Buddhists in the United States include fifth-generation Americans of Chinese and Japanese heritage, second-generation Korean-Americans, recent immigrants from Laos, Thailand, Vietnam, and Cambodia and their American children, along with converts from European, African, and Latino backgrounds. As with other groups, Buddhists with common cultural and sectarian orientations have tended to stick together. With the end of the melting pot ideal, issues that once addressed racial and cultural diversity have been redefined in the political terms of multiculturalism. As this special section on Dharma, Diversity, and Race suggests, the views of Buddhists from different races and traditions reflect the society at large.

For some time now I have been writing fragments of a book, Buddha Belly, about the meaning of Buddhism in my life, about the Buddha I have been carrying in my belly for more than twenty years now. These writings are often funny, witty takes on my experience as a black female with Buddhism. I have been lucky because Buddhism has come to me from so many different directions that even when I was not seeking, I was always found. That thought, too, makes me laugh, because many of my religious white comrades are obsessed with seeking. When I was young, talking Buddhism all the time with them, I was always amazed and sometimes envious that longing to seek meant to them taking a trip, backpacking to Tibet, joining this community somewhere on the other side of the planet, finding that special teacher. Inwardly, I was a bit ashamed that I could never gather the courage to share that I had no intention of going anywhere—that to go places was about time and money and a will to travel that simply was not in me. The time I needed to study and write, and the journey to blessedness, to enlightenment, well, that could take place anywhere, or so the confinement and limitations of my circumstances made it essential for me to believe.

━━━━━━━━━━━━━━━━━━━━

• **DIRECTIVE 1**
In the Buddhism passage, what title does the writer give the book being written in fragments?
The rows that follow have no connection to the Buddhism passage.

━━━━━━━━━━━━━━━━━━━━

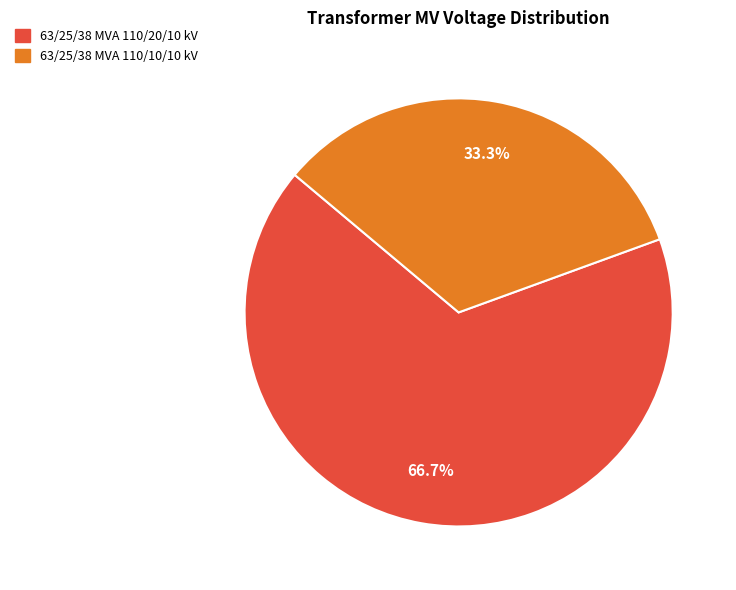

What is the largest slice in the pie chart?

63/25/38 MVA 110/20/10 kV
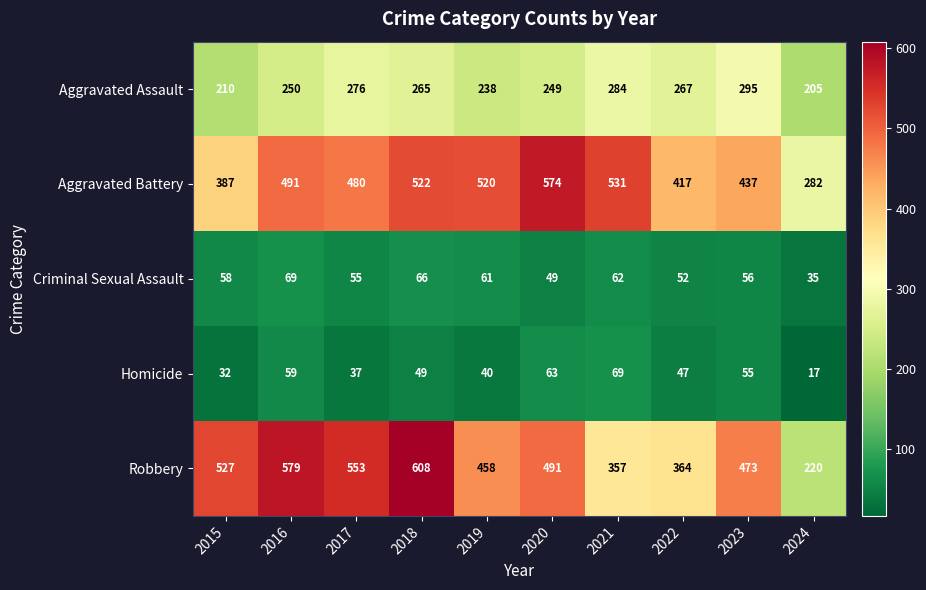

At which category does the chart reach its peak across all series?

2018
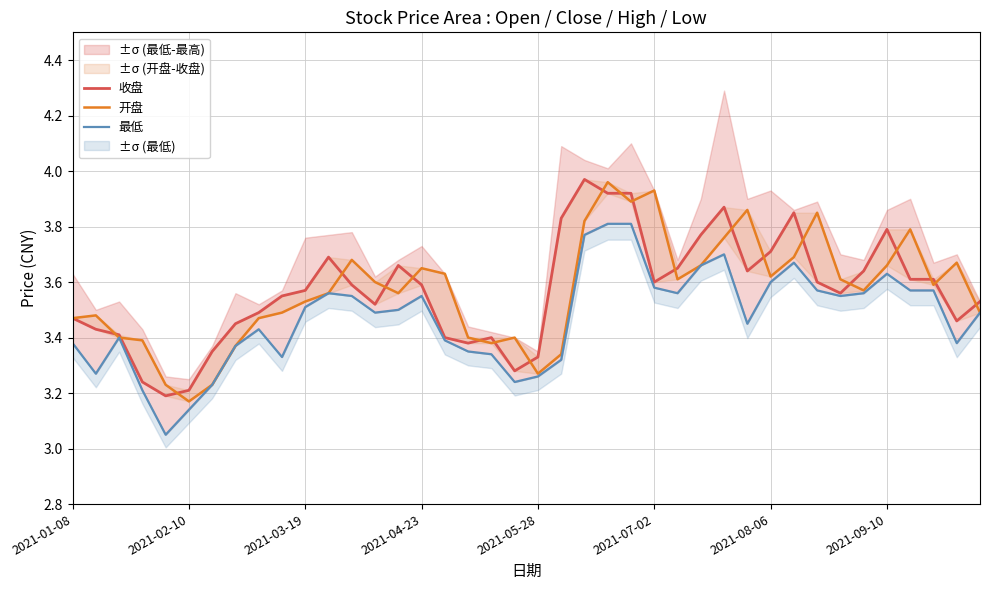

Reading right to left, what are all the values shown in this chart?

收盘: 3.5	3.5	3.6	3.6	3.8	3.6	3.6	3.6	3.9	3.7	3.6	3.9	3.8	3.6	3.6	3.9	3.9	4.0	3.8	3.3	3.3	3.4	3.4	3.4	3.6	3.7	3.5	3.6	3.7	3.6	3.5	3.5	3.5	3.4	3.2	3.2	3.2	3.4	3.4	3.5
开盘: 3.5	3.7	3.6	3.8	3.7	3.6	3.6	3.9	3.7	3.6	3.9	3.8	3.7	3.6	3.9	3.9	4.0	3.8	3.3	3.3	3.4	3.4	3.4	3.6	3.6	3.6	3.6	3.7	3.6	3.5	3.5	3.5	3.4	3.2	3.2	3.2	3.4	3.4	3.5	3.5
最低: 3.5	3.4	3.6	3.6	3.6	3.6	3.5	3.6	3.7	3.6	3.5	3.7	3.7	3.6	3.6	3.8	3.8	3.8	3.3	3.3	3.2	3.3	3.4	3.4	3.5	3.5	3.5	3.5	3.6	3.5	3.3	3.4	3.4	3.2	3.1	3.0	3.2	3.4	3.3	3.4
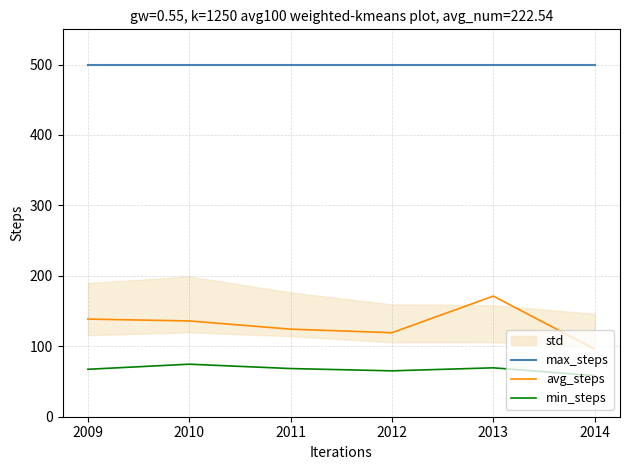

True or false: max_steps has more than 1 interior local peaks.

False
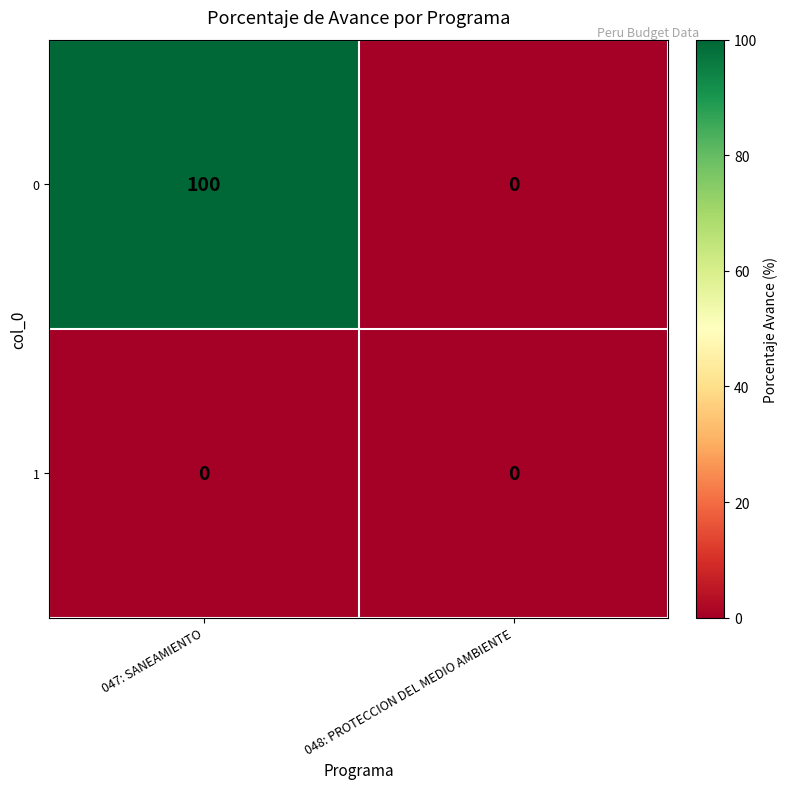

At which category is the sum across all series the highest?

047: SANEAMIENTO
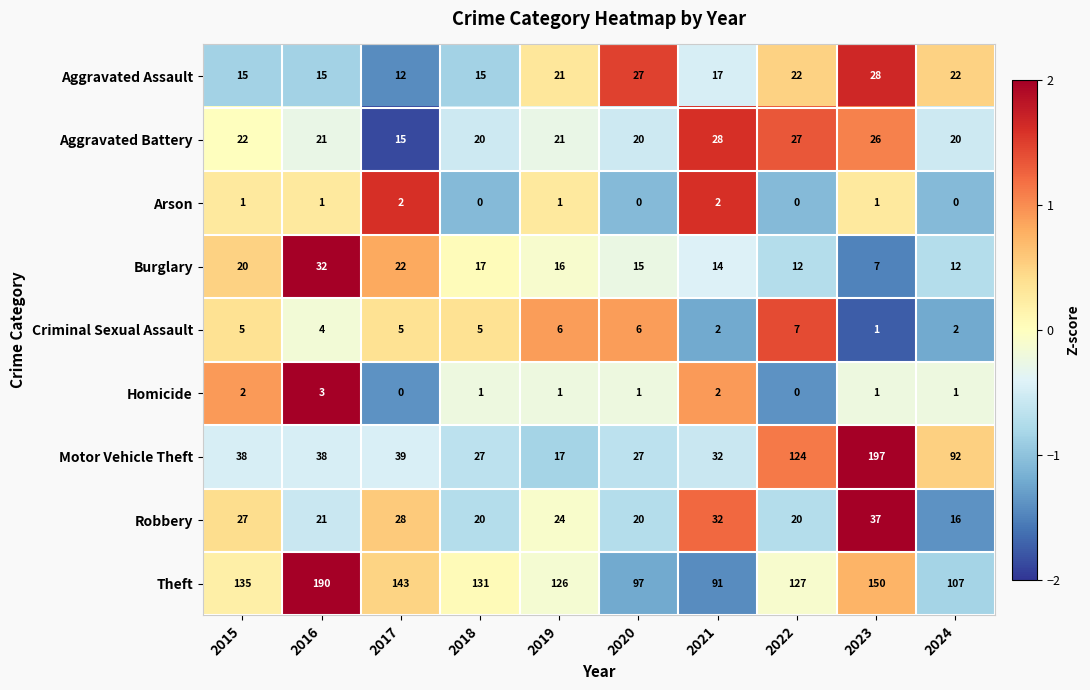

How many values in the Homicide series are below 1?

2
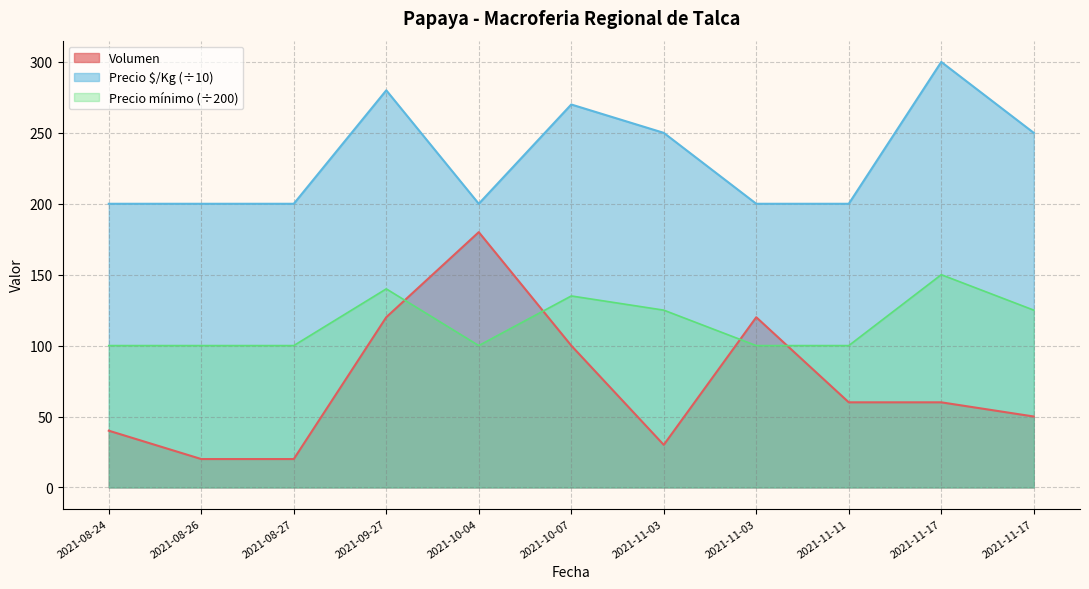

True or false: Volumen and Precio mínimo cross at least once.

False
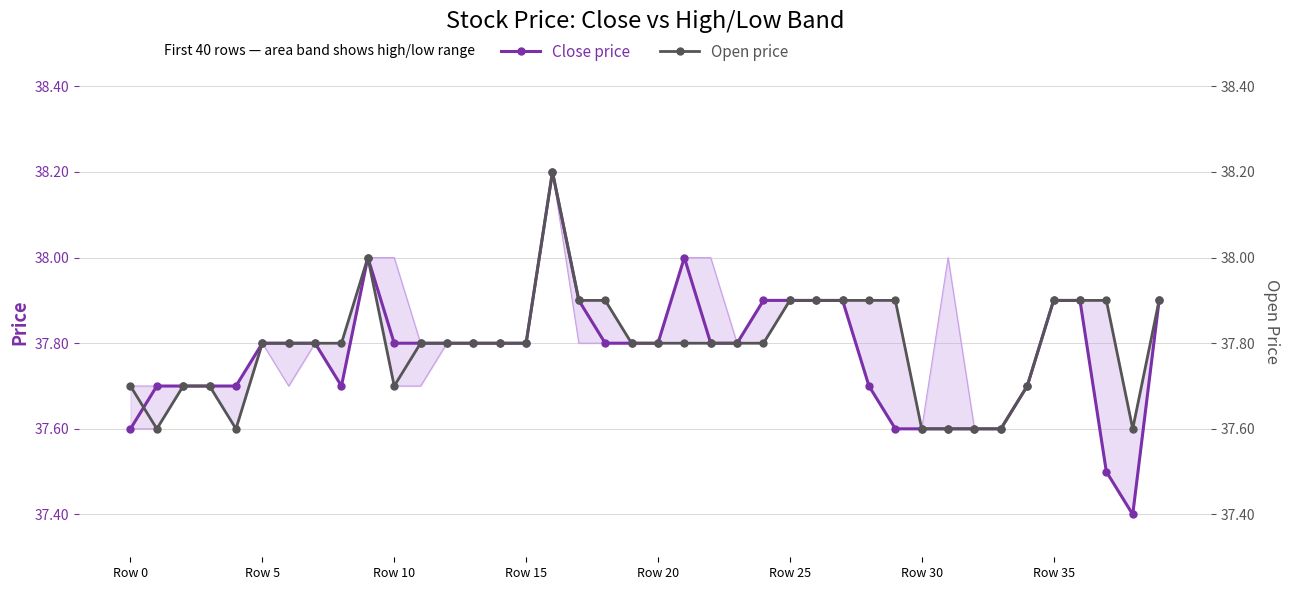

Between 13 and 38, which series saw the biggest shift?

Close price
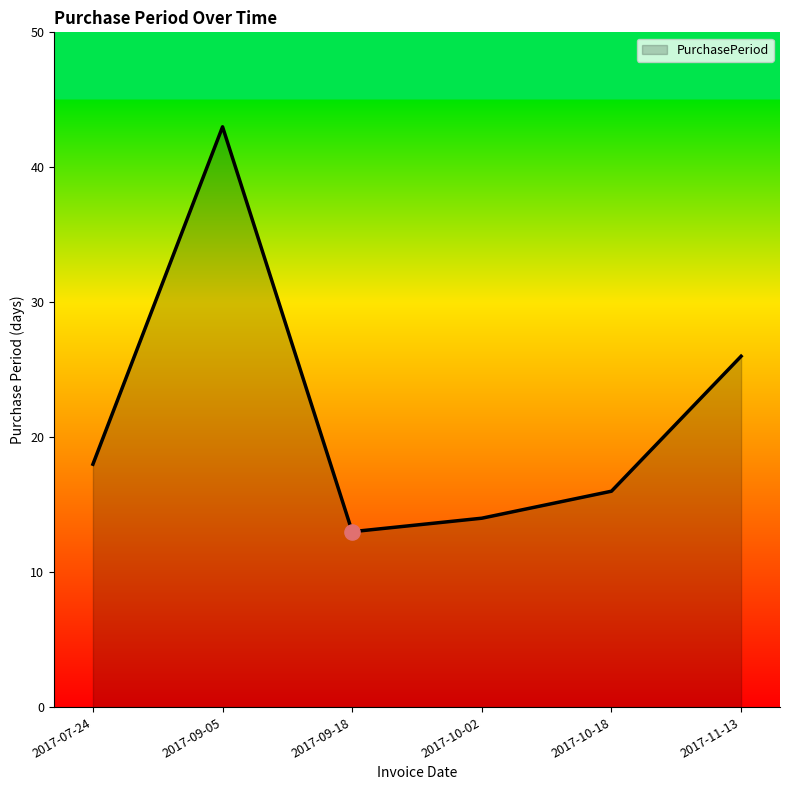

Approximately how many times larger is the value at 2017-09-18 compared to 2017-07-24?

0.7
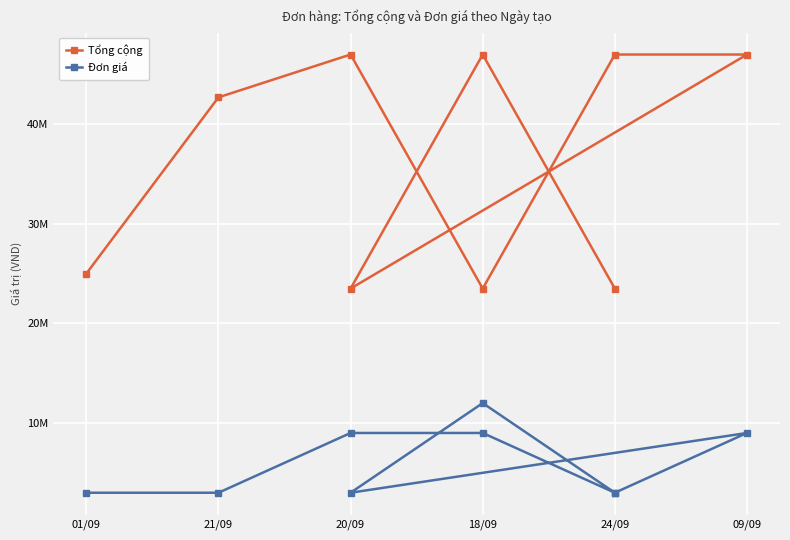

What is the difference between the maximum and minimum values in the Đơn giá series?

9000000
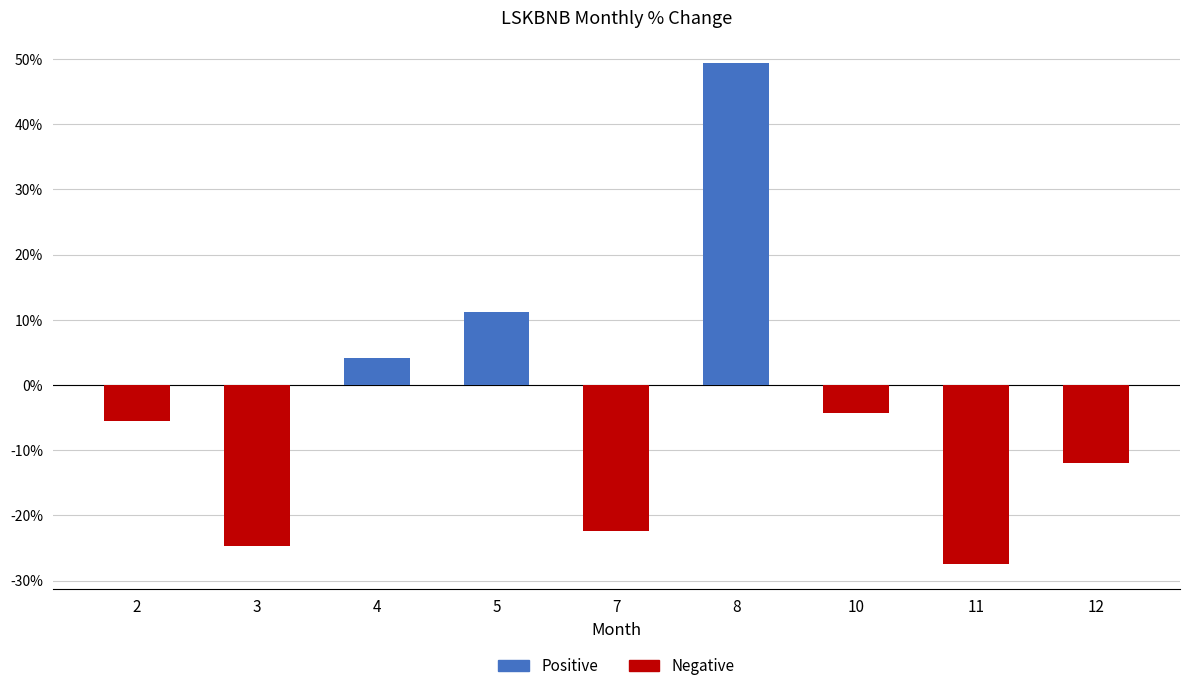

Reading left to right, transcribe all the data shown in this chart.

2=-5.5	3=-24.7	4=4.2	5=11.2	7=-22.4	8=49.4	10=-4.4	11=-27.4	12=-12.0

━━━━━━━━━━━━━━━━━━━━

• **DIRECTIVE 2**
Copy out the rows from their very start through the line that contains "Reading right to", including that line, but leave out the pictures.

• **SOLUTION 1**
Buddha Belly

• **SOLUTION 2**
What is the largest slice in the pie chart?

63/25/38 MVA 110/20/10 kV

At which category does the chart reach its peak across all series?

2018

Reading right to left, what are all the values shown in this chart?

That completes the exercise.